*Text passage*.

PyG `Data` packs graph tensors: `x` (node features), `edge_index` (2×E indices), `edge_attr` (edge features), and `batch` (graph id per node).
The line `x, edge_index, edge_attr, batch = data.x, data.edge_index, data.edge_attr, data.batch` unpacks those for convenience.

In [None]:
class MPNNLayer(MessagePassing):
    """
    A single message passing layer following the MPNN formalism:
      - message:   m_v = sum_{w in N(v)} M_t(h_w, h_v, e_{wv})
      - update:    h_v' = U_t(h_v, m_v)

    Where h_v, h_w are node states and e_{wv} is the edge feature.

    Your task: implement message() and update() with small MLPs or linear+nonlinearity.
    Tip: you will likely concatenate tensors along the last dim.
    Shapes (per edge or node, at runtime):
      h_v: [hidden], h_w: [hidden], e_{wv}: [edge_dim]
    """
    def __init__(self, hidden: int, edge_dim: int, dropout: float = 0.0, aggr: str = 'add'):
        super().__init__(aggr=aggr)
        self.dropout = dropout
        # Example layer you might create:
        # self.m1 = nn.Linear(hidden + edge_dim + hidden, hidden)
        # Note: In PyTorch, activations are separate — call F.relu(tensor) explicitly
        # between Linear layers (or use nn.ReLU modules).

    def forward(self, h: torch.Tensor, edge_index: Adj, e_wv: torch.Tensor):
        """
        h: node states (a.k.a. x)
        edge_index: [2, E] directed edges (source->target indices)
        e_wv: edge features per edge
        """
        return self.propagate(edge_index, h=h, e_wv=e_wv)

    def message(self, h_i: torch.Tensor, h_j: torch.Tensor, e_wv: torch.Tensor) -> torch.Tensor:
        """
        Message function M_t(h_w, h_v, e_{wv}) computed on each edge (w->v):
        - h_j corresponds to h_w (source node on edge)
        - h_i corresponds to h_v (target node on edge)
        - edge_attr corresponds to e_{wv}
        Return one message vector per edge with shape [hidden].

        Note: Concatenate tensors with torch.cat([t1, t2, t3], dim=-1).
        """

*Material provided*.
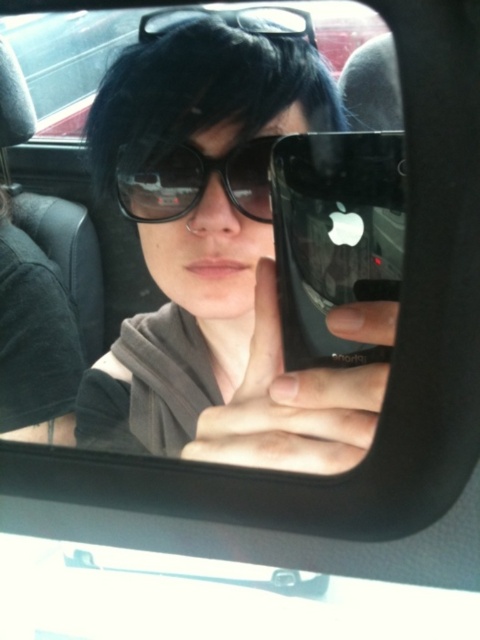
Which is behind, point (374, 296) or point (256, 8)?

The point (256, 8) is behind.

Can you confirm if black glossy phone at center is thinner than black matte sunglasses at upper center?

Indeed, black glossy phone at center has a lesser width compared to black matte sunglasses at upper center.

Find the location of a particular element. This screenshot has width=480, height=640. black glossy phone at center is located at coordinates (335, 236).

Is matte black sunglasses at center below black plastic sunglasses at center?

Yes, matte black sunglasses at center is below black plastic sunglasses at center.

Does matte black sunglasses at center have a greater height compared to black plastic sunglasses at center?

Correct, matte black sunglasses at center is much taller as black plastic sunglasses at center.

The height and width of the screenshot is (640, 480). Find the location of `matte black sunglasses at center`. matte black sunglasses at center is located at coordinates (214, 257).

Which is more to the left, black glossy phone at center or black plastic sunglasses at center?

From the viewer's perspective, black plastic sunglasses at center appears more on the left side.

Does black glossy phone at center have a smaller size compared to black plastic sunglasses at center?

Yes.

Identify the location of black glossy phone at center. This screenshot has height=640, width=480. (335, 236).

*Tasks and exercises*.
**1.** Summarize the message-passing text in two sentences.
**2.** Lay out the part of the records from the line containing "From the viewer's" through the end of the records as a Markdown table with the columns Row and Line, leaving out blank lines.

*Responses to the exercise*.
**1.** A PyG `Data` object packs graph tensors for node features, edge indices, edge features and per-node graph ids, and one line unpacks them into separate variables for convenience. An `MPNNLayer` class follows the MPNN formalism of summing messages from neighboring nodes and using them to update each node state, with `message()` and `update()` left to be implemented using small MLPs or linear layers with a nonlinearity.

**2.**
| Row | Line |
|---|---|
| 1 | From the viewer's perspective, black plastic sunglasses at center appears more on the left side. |
| 2 | Does black glossy phone at center have a smaller size compared to black plastic sunglasses at center? |
| 3 | Yes. |
| 4 | Identify the location of black glossy phone at center. This screenshot has height=640, width=480. (335, 236). |